With that, I’m ready to actually start making my site responsive.

  1. The easiest part is flexible images. I drop a img { max-width: 100%; } into my stylesheet. Done.
  2. Fluid grids. For years, I’ve been building sites with percentage-based grids with fixed-width containers. That future-proofing came in super handy. With a few tweaks to containers—namely doing something like .container { width: 95%; margin: 0 auto; max-width: 800px; }—does the trick pretty easily.
  3. Media queries were the tough one for me. I originally planned to drop a few max-width queries on top of the existing stylesheet, it felt wrong not to follow the mobile-first approach I’ve been building clients’s sites with for the last few years. I commented out everything in my stylesheet and brought them back piece by piece, trying to follow a mobile-first approach as closely as I could. It also meant changing some markup to make it easier to work with. This was by far the most time consuming part, taking me about a month to do (outside of other projects, of course).

The last piece was that I found some of my designs weren’t easy to make responsive without a significant overhaul. For example, my “Speaking” page—the heaviest page of the bunch at 1.8MB—was a page full of image replacements… 21, to be exact. Perhaps not coincidentally, it got very few visits; for reference, it gets about 2.14% of the visits I get on my most popular post, “Progressive Enhancement. Still Alive and Kickin’.” So, I decided to remove the page from the site until I can redesign it, something I’ve been meaning to do anyway.

Same goes for my “Publications” page. That one is at 2.01%. Later ’gator.

My case study pages like Crayola and Star Warscontain pretty large images that don’t look great on smaller screens. Plus they take a while to download. But, I like them, so they’re staying until I think of something better to do with them. Open to suggestions.

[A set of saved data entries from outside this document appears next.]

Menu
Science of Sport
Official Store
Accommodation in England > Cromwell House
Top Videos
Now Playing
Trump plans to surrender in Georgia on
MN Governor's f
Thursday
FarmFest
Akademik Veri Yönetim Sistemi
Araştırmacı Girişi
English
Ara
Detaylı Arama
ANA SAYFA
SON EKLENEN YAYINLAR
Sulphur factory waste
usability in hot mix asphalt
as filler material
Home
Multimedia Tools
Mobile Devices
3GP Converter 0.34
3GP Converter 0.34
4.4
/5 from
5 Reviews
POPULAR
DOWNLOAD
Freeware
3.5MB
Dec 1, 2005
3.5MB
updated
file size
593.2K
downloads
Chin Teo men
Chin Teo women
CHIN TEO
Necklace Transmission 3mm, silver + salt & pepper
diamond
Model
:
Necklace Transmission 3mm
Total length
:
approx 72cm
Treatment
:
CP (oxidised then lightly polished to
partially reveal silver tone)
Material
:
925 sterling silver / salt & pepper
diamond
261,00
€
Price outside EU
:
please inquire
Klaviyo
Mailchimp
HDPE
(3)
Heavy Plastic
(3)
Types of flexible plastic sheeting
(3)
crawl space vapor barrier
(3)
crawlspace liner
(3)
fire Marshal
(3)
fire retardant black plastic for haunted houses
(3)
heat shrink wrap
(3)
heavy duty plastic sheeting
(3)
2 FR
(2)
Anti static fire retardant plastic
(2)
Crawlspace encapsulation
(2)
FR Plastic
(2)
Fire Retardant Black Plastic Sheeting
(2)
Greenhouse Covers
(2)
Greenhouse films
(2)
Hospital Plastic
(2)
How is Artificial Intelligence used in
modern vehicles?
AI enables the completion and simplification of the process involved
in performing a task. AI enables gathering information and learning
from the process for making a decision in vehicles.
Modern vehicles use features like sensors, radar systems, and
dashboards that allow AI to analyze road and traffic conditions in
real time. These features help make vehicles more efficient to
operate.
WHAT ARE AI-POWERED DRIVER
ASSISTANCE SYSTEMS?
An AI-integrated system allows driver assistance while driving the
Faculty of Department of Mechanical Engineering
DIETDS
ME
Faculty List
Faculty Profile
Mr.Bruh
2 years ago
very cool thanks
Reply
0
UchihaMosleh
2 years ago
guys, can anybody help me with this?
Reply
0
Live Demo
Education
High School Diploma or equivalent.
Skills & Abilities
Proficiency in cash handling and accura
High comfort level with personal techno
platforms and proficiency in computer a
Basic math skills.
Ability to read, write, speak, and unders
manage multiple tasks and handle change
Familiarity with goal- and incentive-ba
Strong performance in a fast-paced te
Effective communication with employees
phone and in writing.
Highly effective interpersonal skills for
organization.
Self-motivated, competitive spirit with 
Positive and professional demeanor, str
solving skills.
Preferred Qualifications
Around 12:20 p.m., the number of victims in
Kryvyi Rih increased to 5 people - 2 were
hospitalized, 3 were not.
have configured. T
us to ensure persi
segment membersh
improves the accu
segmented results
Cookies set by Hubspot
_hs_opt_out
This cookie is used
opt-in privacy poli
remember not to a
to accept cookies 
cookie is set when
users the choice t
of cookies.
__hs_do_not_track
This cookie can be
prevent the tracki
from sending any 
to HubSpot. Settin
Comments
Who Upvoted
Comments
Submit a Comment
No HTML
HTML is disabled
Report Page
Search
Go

With the addition of fluid grids, flexible images, and media queries, here’s how the site’s looking.

Statistics for DanielMall.com after making the site responsive
Page HTTP Requests Page Weight Load Time
Home 35 (1) 775KB (58.2KB) 1.16s (0.32s)
Work 85 (no change) 722.1KB (6.6KB) 1.41s (0.13s)
Speaking Killed
Publications Killed
Articles 31 (1) 533.9KB (18.5KB) 0.905s (.135s)
About 40 (no change) 597.7KB (0.2KB) 1.07s (0.18s)
Contact 32 (no change) 522.6KB (3.3KB) 0.921s (0.026s)

More to come

When I started, I ran the original site through WebPagetest.

WebPagetest results before making any optimizations

Here are the results after the optimizations.

WebPagetest results after optimizations

That’s right: they’re identical. (I swear they’re not the same image.) What does that mean? It means there’s more work to do. There’s always more work to do. However, I feel much more confident that my site is in a better place to be able to improve it. The foundation is there now.

On a related note, this is all an experiment where I’m learning as much about my site (and the web) as I can. If you’re interested in following along more closely, I’ve decided to open source my whole site. It’s now on Github. You can see everything from how I’ve been able to maintain this site without a CMS to all the embarrassing ways I’m doing things.